What you have to do:
Your task is to transcribe, without alteration, the lines from the top of the material below through the line bearing "いる新潟県の小売業界。県内トップ", inclusive.

BEGIN

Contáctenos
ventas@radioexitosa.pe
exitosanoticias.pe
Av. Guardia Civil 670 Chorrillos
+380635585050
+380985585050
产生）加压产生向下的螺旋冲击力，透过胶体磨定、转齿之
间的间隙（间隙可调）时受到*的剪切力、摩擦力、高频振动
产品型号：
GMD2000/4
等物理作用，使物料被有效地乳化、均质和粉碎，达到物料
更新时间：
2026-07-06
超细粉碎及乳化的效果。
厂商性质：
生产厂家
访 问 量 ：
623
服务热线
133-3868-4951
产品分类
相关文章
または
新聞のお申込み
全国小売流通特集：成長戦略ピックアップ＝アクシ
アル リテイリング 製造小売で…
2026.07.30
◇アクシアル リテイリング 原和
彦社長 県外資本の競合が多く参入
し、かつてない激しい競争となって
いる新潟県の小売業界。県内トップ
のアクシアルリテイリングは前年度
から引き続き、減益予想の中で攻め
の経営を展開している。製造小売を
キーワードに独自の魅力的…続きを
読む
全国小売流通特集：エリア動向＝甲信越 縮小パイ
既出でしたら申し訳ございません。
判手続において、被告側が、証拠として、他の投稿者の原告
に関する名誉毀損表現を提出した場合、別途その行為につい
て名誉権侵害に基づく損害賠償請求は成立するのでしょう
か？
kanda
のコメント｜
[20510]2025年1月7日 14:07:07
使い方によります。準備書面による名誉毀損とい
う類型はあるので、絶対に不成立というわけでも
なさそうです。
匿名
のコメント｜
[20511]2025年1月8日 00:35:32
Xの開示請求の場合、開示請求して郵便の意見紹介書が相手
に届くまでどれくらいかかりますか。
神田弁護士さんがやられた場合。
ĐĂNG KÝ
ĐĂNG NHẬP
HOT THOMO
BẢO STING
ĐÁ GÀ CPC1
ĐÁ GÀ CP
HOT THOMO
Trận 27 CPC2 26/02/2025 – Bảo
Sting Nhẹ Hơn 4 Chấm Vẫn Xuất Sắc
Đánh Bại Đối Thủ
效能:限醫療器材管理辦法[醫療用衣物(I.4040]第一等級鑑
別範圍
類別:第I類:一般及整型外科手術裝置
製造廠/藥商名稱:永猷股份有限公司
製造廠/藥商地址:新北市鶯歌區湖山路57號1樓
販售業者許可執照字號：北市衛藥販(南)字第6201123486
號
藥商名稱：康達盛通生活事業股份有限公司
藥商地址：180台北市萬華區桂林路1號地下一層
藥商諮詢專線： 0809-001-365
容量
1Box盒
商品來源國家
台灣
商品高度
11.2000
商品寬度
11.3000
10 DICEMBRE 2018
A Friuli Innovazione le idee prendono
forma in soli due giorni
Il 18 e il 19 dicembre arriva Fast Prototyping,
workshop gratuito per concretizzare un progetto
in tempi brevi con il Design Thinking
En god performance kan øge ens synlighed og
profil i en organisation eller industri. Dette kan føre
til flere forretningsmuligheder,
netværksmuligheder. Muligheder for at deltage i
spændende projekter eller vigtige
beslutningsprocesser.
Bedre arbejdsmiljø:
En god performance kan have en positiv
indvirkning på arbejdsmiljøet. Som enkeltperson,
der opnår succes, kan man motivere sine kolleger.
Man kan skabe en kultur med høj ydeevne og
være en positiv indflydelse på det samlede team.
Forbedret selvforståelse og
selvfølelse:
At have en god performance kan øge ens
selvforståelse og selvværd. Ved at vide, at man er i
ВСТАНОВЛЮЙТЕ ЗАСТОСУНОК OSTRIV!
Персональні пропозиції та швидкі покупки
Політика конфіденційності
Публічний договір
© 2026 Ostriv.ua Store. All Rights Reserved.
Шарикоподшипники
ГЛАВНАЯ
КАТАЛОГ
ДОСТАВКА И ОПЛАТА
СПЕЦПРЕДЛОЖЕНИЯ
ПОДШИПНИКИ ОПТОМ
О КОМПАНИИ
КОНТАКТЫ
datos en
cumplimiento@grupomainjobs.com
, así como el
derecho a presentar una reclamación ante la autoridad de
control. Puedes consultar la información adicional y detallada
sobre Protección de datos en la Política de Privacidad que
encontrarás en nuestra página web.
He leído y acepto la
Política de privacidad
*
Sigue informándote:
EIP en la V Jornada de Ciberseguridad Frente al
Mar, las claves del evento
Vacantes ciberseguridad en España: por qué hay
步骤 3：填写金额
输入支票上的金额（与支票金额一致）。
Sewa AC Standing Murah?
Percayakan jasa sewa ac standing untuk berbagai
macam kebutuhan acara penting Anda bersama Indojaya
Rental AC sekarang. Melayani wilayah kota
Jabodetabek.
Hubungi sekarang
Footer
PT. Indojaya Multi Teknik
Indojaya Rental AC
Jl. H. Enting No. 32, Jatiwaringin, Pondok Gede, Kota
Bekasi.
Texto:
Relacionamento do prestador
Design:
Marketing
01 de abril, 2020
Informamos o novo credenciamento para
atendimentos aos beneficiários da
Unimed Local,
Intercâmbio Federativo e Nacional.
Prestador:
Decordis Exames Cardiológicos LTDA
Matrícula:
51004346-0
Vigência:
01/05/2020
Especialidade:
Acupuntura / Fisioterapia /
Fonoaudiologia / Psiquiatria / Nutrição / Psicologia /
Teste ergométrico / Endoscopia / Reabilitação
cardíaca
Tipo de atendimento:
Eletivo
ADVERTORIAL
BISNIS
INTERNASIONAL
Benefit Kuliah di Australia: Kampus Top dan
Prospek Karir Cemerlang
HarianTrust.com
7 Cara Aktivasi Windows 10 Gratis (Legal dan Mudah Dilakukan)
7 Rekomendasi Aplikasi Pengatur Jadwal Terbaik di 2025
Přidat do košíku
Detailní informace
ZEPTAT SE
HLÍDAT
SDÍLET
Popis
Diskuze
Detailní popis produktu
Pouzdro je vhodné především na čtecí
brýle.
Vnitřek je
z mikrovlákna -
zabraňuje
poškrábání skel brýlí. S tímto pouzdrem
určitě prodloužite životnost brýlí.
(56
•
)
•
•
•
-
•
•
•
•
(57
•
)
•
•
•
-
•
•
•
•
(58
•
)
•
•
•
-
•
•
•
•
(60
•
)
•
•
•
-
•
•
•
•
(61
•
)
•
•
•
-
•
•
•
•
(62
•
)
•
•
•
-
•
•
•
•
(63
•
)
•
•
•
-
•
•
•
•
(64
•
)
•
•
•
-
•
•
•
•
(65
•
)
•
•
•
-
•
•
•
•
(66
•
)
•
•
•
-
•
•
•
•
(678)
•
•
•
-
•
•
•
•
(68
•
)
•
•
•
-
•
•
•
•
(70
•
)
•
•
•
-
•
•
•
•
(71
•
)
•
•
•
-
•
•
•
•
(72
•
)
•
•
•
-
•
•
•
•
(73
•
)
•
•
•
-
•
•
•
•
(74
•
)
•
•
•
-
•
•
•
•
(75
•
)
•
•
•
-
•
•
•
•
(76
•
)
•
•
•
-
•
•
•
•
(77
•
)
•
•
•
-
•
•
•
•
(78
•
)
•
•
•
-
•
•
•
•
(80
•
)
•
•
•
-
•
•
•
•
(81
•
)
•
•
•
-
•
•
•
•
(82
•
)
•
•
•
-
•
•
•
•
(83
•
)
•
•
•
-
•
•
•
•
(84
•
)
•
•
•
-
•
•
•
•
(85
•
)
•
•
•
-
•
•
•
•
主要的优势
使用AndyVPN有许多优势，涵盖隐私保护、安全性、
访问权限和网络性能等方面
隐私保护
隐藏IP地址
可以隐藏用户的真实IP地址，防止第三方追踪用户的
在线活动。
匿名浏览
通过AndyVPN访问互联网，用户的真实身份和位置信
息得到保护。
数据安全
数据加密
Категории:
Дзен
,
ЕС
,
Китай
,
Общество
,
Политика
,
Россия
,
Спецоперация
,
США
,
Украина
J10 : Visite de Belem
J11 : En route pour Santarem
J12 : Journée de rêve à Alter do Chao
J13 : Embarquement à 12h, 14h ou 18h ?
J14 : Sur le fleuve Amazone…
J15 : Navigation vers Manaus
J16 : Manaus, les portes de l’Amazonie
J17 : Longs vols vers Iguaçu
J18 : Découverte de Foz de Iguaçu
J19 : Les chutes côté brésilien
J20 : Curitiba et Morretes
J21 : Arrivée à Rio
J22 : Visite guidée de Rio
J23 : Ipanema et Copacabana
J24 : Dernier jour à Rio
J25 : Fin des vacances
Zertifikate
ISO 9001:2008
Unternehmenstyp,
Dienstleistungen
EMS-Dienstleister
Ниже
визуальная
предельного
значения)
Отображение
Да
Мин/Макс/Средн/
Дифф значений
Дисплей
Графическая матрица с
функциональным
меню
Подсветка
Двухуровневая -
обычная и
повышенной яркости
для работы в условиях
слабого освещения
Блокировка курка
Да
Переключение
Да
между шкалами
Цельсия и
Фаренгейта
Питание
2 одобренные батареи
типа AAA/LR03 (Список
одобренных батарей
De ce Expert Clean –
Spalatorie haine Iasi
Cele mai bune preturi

END

Answer box:
Contáctenos
ventas@radioexitosa.pe
exitosanoticias.pe
Av. Guardia Civil 670 Chorrillos
+380635585050
+380985585050
产生）加压产生向下的螺旋冲击力，透过胶体磨定、转齿之
间的间隙（间隙可调）时受到*的剪切力、摩擦力、高频振动
产品型号：
GMD2000/4
等物理作用，使物料被有效地乳化、均质和粉碎，达到物料
更新时间：
2026-07-06
超细粉碎及乳化的效果。
厂商性质：
生产厂家
访 问 量 ：
623
服务热线
133-3868-4951
产品分类
相关文章
または
新聞のお申込み
全国小売流通特集：成長戦略ピックアップ＝アクシ
アル リテイリング 製造小売で…
2026.07.30
◇アクシアル リテイリング 原和
彦社長 県外資本の競合が多く参入
し、かつてない激しい競争となって
いる新潟県の小売業界。県内トップ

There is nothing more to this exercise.